I’m not sure what you mean by this. Information has always been free if you look hard enough. With the advent of the internet, you’re able to connect with people who possess this information and you’re likely to find it for free on YouTube or other websites.
Copyright exists to protect against plagiarism or theft (in an ideal world). I understand the frustration that comes with archaic laws and that updates to laws move at a glacier’s pace, however, the death of copyright harms more people than you’re expecting.

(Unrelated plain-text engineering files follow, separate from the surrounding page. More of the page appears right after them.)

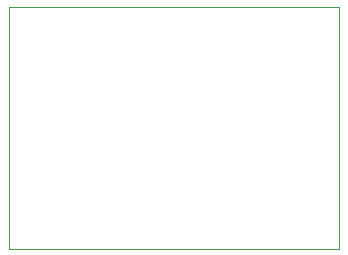
<source format=gbr>
%TF.GenerationSoftware,KiCad,Pcbnew,9.0.4*%
%TF.CreationDate,2025-10-29T17:36:43+05:30*%
%TF.ProjectId,usb_to_3.3v,7573625f-746f-45f3-932e-33762e6b6963,rev?*%
%TF.SameCoordinates,Original*%
%TF.FileFunction,Profile,NP*%
%FSLAX46Y46*%
G04 Gerber Fmt 4.6, Leading zero omitted, Abs format (unit mm)*
G04 Created by KiCad (PCBNEW 9.0.4) date 2025-10-29 17:36:43*
%MOMM*%
%LPD*%
G01*
G04 APERTURE LIST*
%TA.AperFunction,Profile*%
%ADD10C,0.050000*%
%TD*%
G04 APERTURE END LIST*
D10*
X135000000Y-75000000D02*
X163000000Y-75000000D01*
X163000000Y-95500000D01*
X135000000Y-95500000D01*
X135000000Y-75000000D01*
M02*

</source>
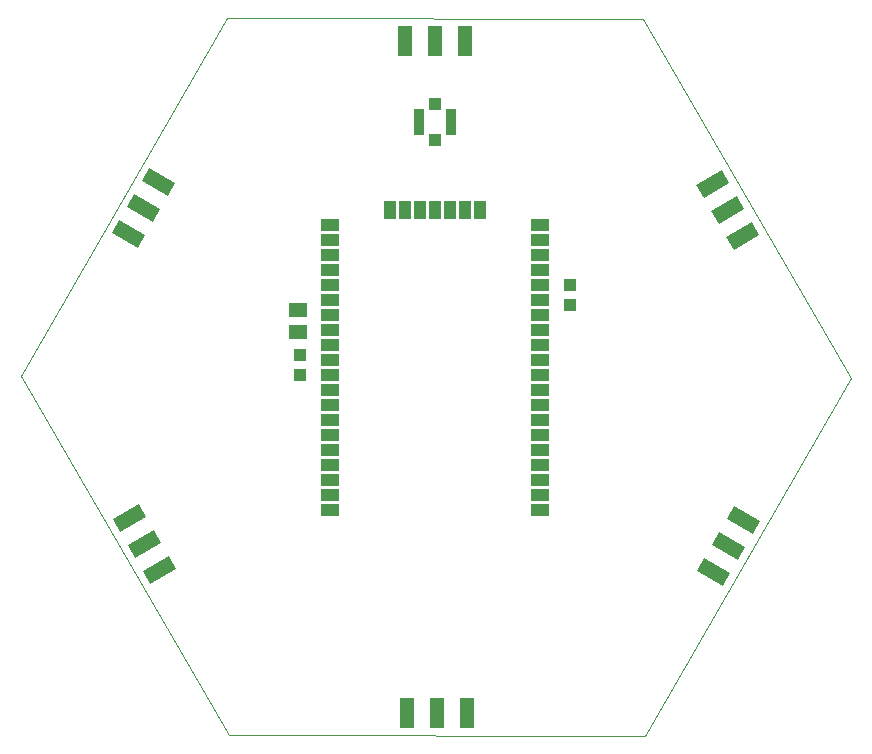
<source format=gbp>
G75*
%MOIN*%
%OFA0B0*%
%FSLAX25Y25*%
%IPPOS*%
%LPD*%
%AMOC8*
5,1,8,0,0,1.08239X$1,22.5*
%
%ADD10C,0.00000*%
%ADD11R,0.05906X0.05118*%
%ADD12R,0.03937X0.04331*%
%ADD13R,0.05000X0.10000*%
%ADD14R,0.10000X0.05000*%
%ADD15R,0.04331X0.03937*%
%ADD16R,0.06000X0.04000*%
%ADD17R,0.04000X0.06000*%
%ADD18R,0.03346X0.08661*%
%ADD19R,0.03937X0.04134*%
D10*
X0156177Y0131750D02*
X0294617Y0131378D01*
X0363514Y0250712D01*
X0293972Y0370419D01*
X0155532Y0370791D01*
X0086634Y0251457D01*
X0156177Y0131750D01*
D11*
X0179174Y0265922D03*
X0179174Y0273402D03*
D12*
X0179875Y0258260D03*
X0179875Y0251567D03*
D13*
X0215397Y0139064D03*
X0225397Y0139064D03*
X0235397Y0139064D03*
X0234752Y0363105D03*
X0224752Y0363105D03*
X0214752Y0363105D03*
D14*
G36*
X0135658Y0311369D02*
X0126998Y0316368D01*
X0129498Y0320699D01*
X0138158Y0315700D01*
X0135658Y0311369D01*
G37*
G36*
X0130658Y0302709D02*
X0121998Y0307708D01*
X0124498Y0312039D01*
X0133158Y0307040D01*
X0130658Y0302709D01*
G37*
G36*
X0125658Y0294049D02*
X0116998Y0299048D01*
X0119498Y0303379D01*
X0128158Y0298380D01*
X0125658Y0294049D01*
G37*
G36*
X0128481Y0204348D02*
X0119821Y0199349D01*
X0117321Y0203680D01*
X0125981Y0208679D01*
X0128481Y0204348D01*
G37*
G36*
X0133481Y0195688D02*
X0124821Y0190689D01*
X0122321Y0195020D01*
X0130981Y0200019D01*
X0133481Y0195688D01*
G37*
G36*
X0138481Y0187027D02*
X0129821Y0182028D01*
X0127321Y0186359D01*
X0135981Y0191358D01*
X0138481Y0187027D01*
G37*
G36*
X0314490Y0190800D02*
X0323150Y0185801D01*
X0320650Y0181470D01*
X0311990Y0186469D01*
X0314490Y0190800D01*
G37*
G36*
X0319490Y0199460D02*
X0328150Y0194461D01*
X0325650Y0190130D01*
X0316990Y0195129D01*
X0319490Y0199460D01*
G37*
G36*
X0324490Y0208120D02*
X0333150Y0203121D01*
X0330650Y0198790D01*
X0321990Y0203789D01*
X0324490Y0208120D01*
G37*
G36*
X0321713Y0297758D02*
X0330373Y0302757D01*
X0332873Y0298426D01*
X0324213Y0293427D01*
X0321713Y0297758D01*
G37*
G36*
X0316713Y0306418D02*
X0325373Y0311417D01*
X0327873Y0307086D01*
X0319213Y0302087D01*
X0316713Y0306418D01*
G37*
G36*
X0311713Y0315078D02*
X0320373Y0320077D01*
X0322873Y0315746D01*
X0314213Y0310747D01*
X0311713Y0315078D01*
G37*
D15*
X0269875Y0281760D03*
X0269875Y0275067D03*
D16*
X0259687Y0276719D03*
X0259687Y0271719D03*
X0259687Y0266719D03*
X0259687Y0261719D03*
X0259687Y0256719D03*
X0259687Y0251719D03*
X0259687Y0246719D03*
X0259687Y0241719D03*
X0259687Y0236719D03*
X0259687Y0231719D03*
X0259687Y0226719D03*
X0259687Y0221719D03*
X0259687Y0216719D03*
X0259687Y0211719D03*
X0259687Y0206719D03*
X0189687Y0206719D03*
X0189687Y0211719D03*
X0189687Y0216719D03*
X0189687Y0221719D03*
X0189687Y0226719D03*
X0189687Y0231719D03*
X0189687Y0236719D03*
X0189687Y0241719D03*
X0189687Y0246719D03*
X0189687Y0251719D03*
X0189687Y0256719D03*
X0189687Y0261719D03*
X0189687Y0266719D03*
X0189687Y0271719D03*
X0189687Y0276719D03*
X0189687Y0281719D03*
X0189687Y0286719D03*
X0189687Y0291719D03*
X0189687Y0296719D03*
X0189687Y0301719D03*
X0259687Y0301719D03*
X0259687Y0296719D03*
X0259687Y0291719D03*
X0259687Y0286719D03*
X0259687Y0281719D03*
D17*
X0239687Y0306719D03*
X0234687Y0306719D03*
X0229687Y0306719D03*
X0224687Y0306719D03*
X0219687Y0306719D03*
X0214687Y0306719D03*
X0209687Y0306719D03*
D18*
X0219218Y0335913D03*
X0230045Y0335913D03*
D19*
X0224631Y0329909D03*
X0224631Y0341917D03*
M02*

</source>
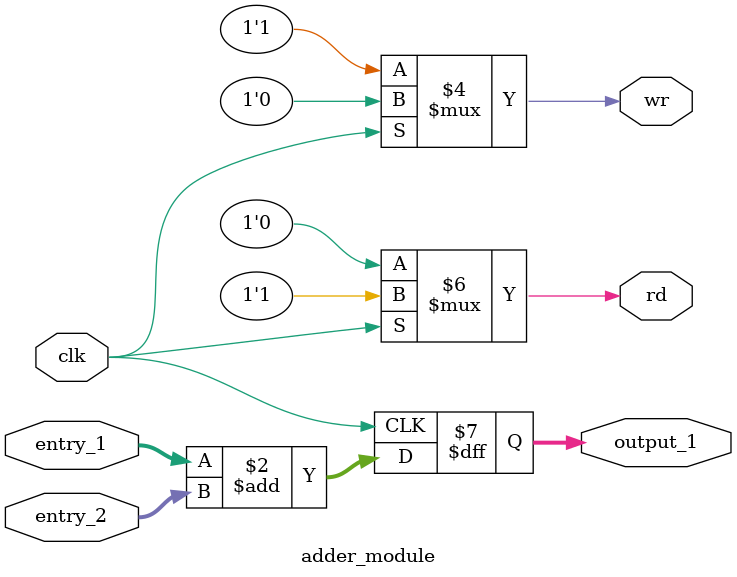
<source format=v>
module adder_module (
clk,
rd,
wr,
entry_1,
entry_2,
output_1
);

/*
 * We define the entries and outputs
 */

input clk;
input [15:0] entry_1;
input [15:0] entry_2; 
output [15:0] output_1;
output wr;
output rd;


/*
 * We define the type of outputs
 * 
 */
	
 reg [15:0] output_1;
 
/*
 * We enable rd
 * 
 */
 //always @(posedge clk)
 //begin
//	wr = 1'b0;
//	rd = 1'b1;
 //end
 
 /*
 * We enable wr
 * 
 */
 /*always @(posedge clk or negedge clk)
 begin
	if(clk == 1'b1)
	begin
	wr = 1'b0;
	rd = 1'b1;
	end
	else
	begin
	wr = 1'b1;
	rd = 1'b0;
	end
	
 end*/
 
/*
 * We make the add operation.
 * 
 */
 
 always @(posedge clk)
 begin
  output_1 = entry_1 + entry_2;
  $display("La entrada 1 es:", entry_1);
  $display("La entrada 2 es:", entry_2);
  $display("La salida es:", output_1);
 end
 
 assign wr = (clk == 1'b1) ? 1'b0 : 1'b1;
 assign rd = (clk == 1'b1) ? 1'b1 : 1'b0;


endmodule // end adder_module
</source>
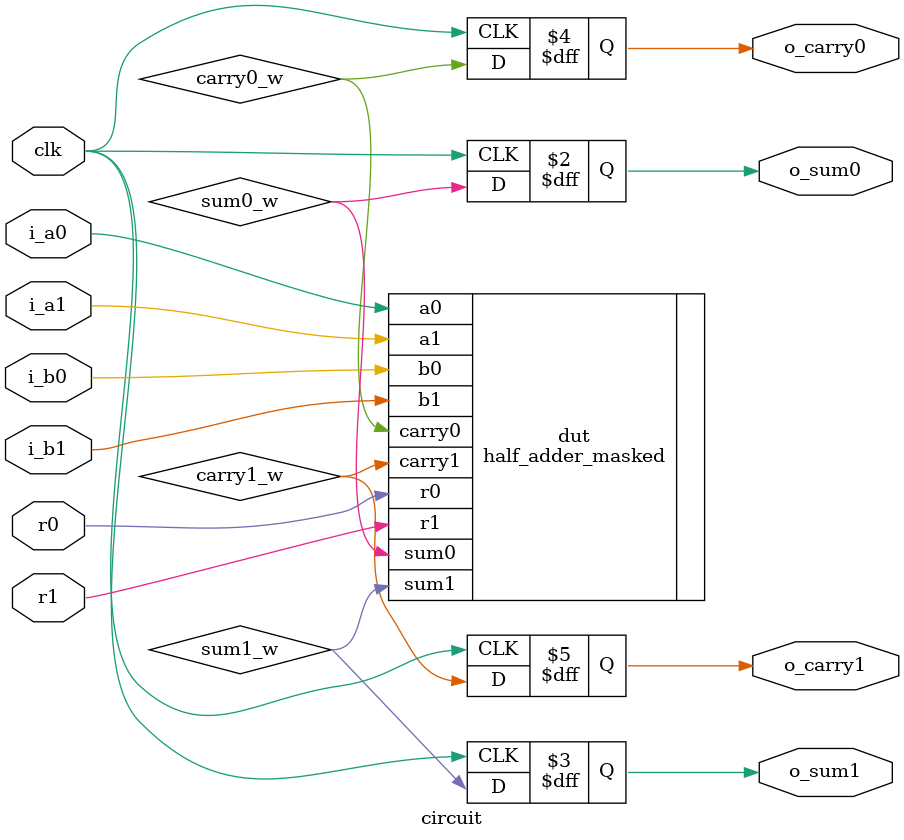
<source format=v>
module circuit (
    input  wire clk,

    input  wire i_a0,
    input  wire i_a1,
    input  wire i_b0,
    input  wire i_b1,
    input  wire r0,
    input  wire r1,

    output reg  o_sum0,
    output reg  o_sum1,
    output reg  o_carry0,
    output reg  o_carry1
);

    wire sum0_w, sum1_w;
    wire carry0_w, carry1_w;

    half_adder_masked dut (
        .a0(i_a0),
        .a1(i_a1),
        .b0(i_b0),
        .b1(i_b1),
        .r0(r0),
        .r1(r1),
        .sum0(sum0_w),
        .sum1(sum1_w),
        .carry0(carry0_w),
        .carry1(carry1_w)
    );

    // Register outputs (required for PROLEAD)
    always @(posedge clk) begin
        o_sum0   <= sum0_w;
        o_sum1   <= sum1_w;
        o_carry0 <= carry0_w;
        o_carry1 <= carry1_w;
    end

endmodule

</source>
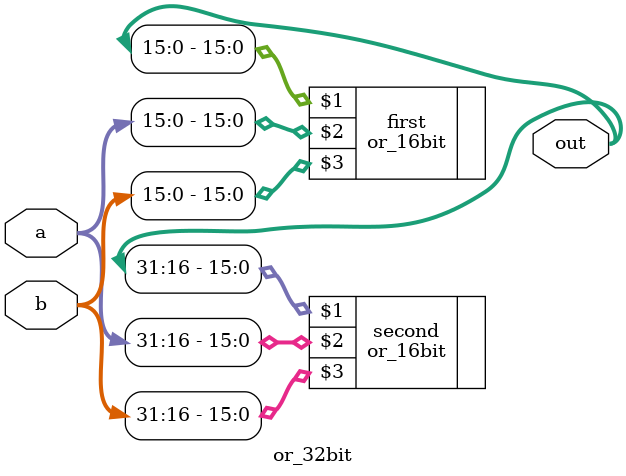
<source format=v>
module or_32bit(output [31:0] out , input [31:0] a , input [31:0] b);
	or_16bit first(out[15:0] , a[15:0] , b[15:0]);
	or_16bit second(out[31:16] , a[31:16] ,  b[31:16]);
endmodule 
</source>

Piracy has existed as long as the internet has. Companies have been complaining ceaselessly about lost profits but once LLMs came along, they’re fine with piracy if it’s been masked behind a glorified search algorithm. They’re fine with cutting jobs and replacing them with an LLM that produces less quality output at significantly cheaper rates.
I get that part but I think what gets taken more seriously is how 'human" the responses seem which is a testament to how good the LLM model is. But that’s set dressing when GPT has been known to give incorrect, outdated or contradictory answers. Not always but unless you know what kind of answer to expect, you have to verify what it’s telling you which means you’ll be spending half the time fact-checking the LLM.
You can’t feed it perceptions no more than you can feed me your perceptions. You give it text and the quality of the output is determined by how the LLM has been trained to understand that text. If by feeding it perceptions, you mean by what it’s trained on, I have to remind you that the reality GPT is trained on is the one dictated by the internet with all of its biases. The internet is not a reflection of reality, it’s how many people escape from reality and share information. It’s highly subject to survivorship bias. If the information doesn’t appear on the internet, GPT is unaware of it.
To give an example, if GPT gives you a bad output and you tell it that it’s a bad output, it will apologise. This seems smart but it’s not really. It doesn’t actually feel remorse, it’s giving a predetermined response based on what it’s understood by your text.
Even the Wayback Machine has limits to what is available.